Changed in checkbox (Ubuntu):
status: New → Triaged
importance: Undecided → Low
Revision history for this message
Akkana Peck (akkzilla) wrote :

Understood -- I know it's a lot more work to develop careful error correction. Though it might be fairly easy and worthwhile to throw a specific exception when packages aren't installed, and if that exception happens, mark those tests skipped rather than failed.

In the UI, it would be helpful to the user to know it's okay to click Skip. When I started, it showed me a list of tests, and I tried to turn off tests I knew were irrelevant (like firewire), but it gave me a warning that if I turned off any tests at all, my results wouldn't be uploaded. So I was very reluctant to click Skip, and even now am not sure whether Skipping a few tests invalidated my results.

Jeff Lane  (bladernr)
Changed in checkbox:
status: New → Triaged
Revision history for this message
Daniel Manrique (roadmr) wrote :

Ubuntu 14.04 and newer ship the plainbox-based testing stack, so I set this as won't fix for Ubuntu/checkbox. Setting as triaged and moving from the old upstream checkbox project to the new plainbox-provider-checkbox project where the jobs live, since most of the work here is being very explicit with test and package dependencies.

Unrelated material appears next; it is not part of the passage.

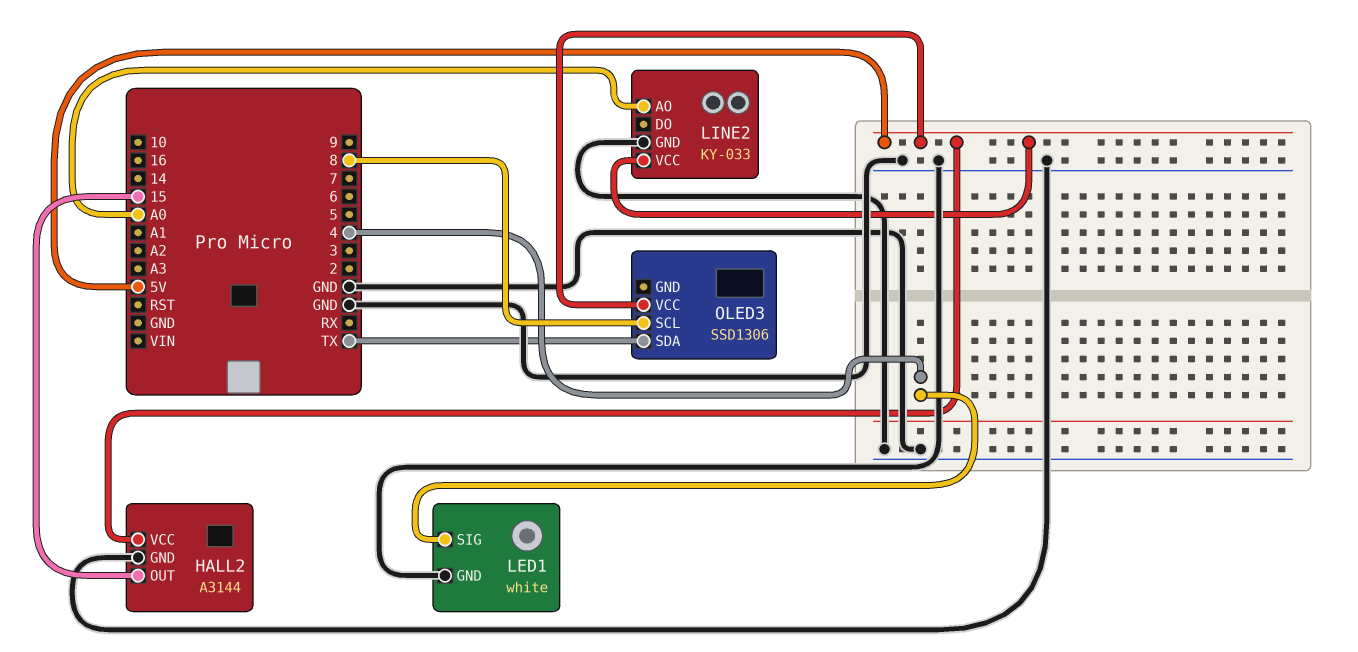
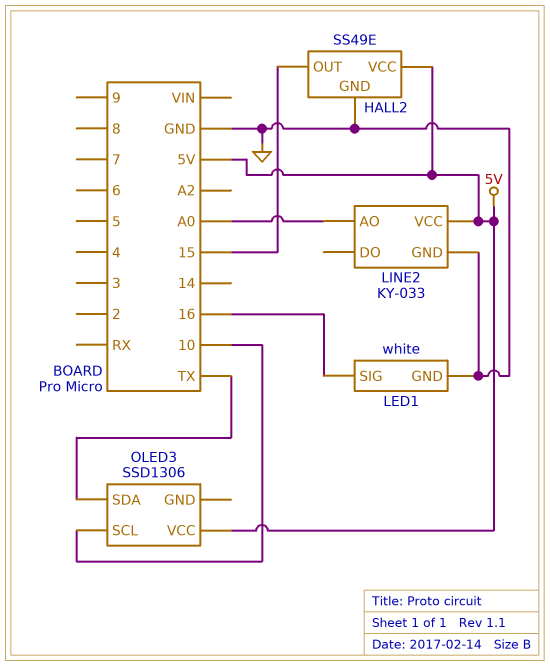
HALL2: A3144 -> SS49E
LED1 pin SIG: 4 -> 16
OLED3 pin SCL: 8 -> 10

affects: checkbox → plainbox-provider-checkbox
Changed in checkbox (Ubuntu):
status: Triaged → Won't Fix
Revision history for this message
Zygmunt Krynicki (zyga) wrote :

I'm marking this as WONT FIX but please reopen if this is actively hampering anyone's work. My goal is to limit the number of open bugs to get a better idea as to what is really important.

Remember that you can always escalate bugs by contacting us in #checkbox on freenode (or #cert-infra in the internal IRC) or by responding in bugs directly.

NOTE: I welcome patches that just correct dependencies. Having one mega-bug with nobody on our side (people hacking on checkbox for Canonical) actively fixing this (ENOTIME) doesn't help the situation.